* _What to produce_
Quote the data below word for word, beginning with its first line and ending after the line that contains "229, 1257, 314]".

>> BEGIN Task data

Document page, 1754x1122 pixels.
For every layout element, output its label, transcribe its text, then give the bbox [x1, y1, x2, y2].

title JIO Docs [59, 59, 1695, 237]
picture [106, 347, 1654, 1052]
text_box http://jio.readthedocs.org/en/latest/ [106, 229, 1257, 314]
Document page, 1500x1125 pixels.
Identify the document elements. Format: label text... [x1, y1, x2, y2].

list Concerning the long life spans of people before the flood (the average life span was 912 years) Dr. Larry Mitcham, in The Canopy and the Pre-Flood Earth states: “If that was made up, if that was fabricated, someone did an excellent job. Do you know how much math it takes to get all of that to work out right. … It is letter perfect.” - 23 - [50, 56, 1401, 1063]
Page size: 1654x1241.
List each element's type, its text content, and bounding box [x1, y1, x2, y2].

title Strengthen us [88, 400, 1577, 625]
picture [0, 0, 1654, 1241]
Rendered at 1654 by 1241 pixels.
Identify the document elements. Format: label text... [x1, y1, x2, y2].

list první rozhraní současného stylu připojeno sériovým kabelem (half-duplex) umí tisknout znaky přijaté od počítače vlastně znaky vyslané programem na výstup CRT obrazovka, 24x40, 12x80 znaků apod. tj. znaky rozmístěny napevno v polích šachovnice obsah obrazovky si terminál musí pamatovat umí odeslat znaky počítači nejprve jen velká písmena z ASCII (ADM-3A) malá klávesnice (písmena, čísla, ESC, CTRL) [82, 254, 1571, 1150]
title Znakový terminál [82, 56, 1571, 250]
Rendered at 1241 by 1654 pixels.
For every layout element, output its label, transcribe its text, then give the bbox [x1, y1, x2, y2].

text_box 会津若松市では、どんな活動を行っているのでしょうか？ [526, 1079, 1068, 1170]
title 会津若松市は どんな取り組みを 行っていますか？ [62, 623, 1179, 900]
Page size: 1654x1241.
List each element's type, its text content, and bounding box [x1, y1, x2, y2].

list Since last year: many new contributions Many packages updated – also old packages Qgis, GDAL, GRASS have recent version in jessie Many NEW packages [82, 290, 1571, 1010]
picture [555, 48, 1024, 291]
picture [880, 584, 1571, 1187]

>> END Task data

* _The output_
Document page, 1754x1122 pixels.
For every layout element, output its label, transcribe its text, then give the bbox [x1, y1, x2, y2].

title JIO Docs [59, 59, 1695, 237]
picture [106, 347, 1654, 1052]
text_box http://jio.readthedocs.org/en/latest/ [106, 229, 1257, 314]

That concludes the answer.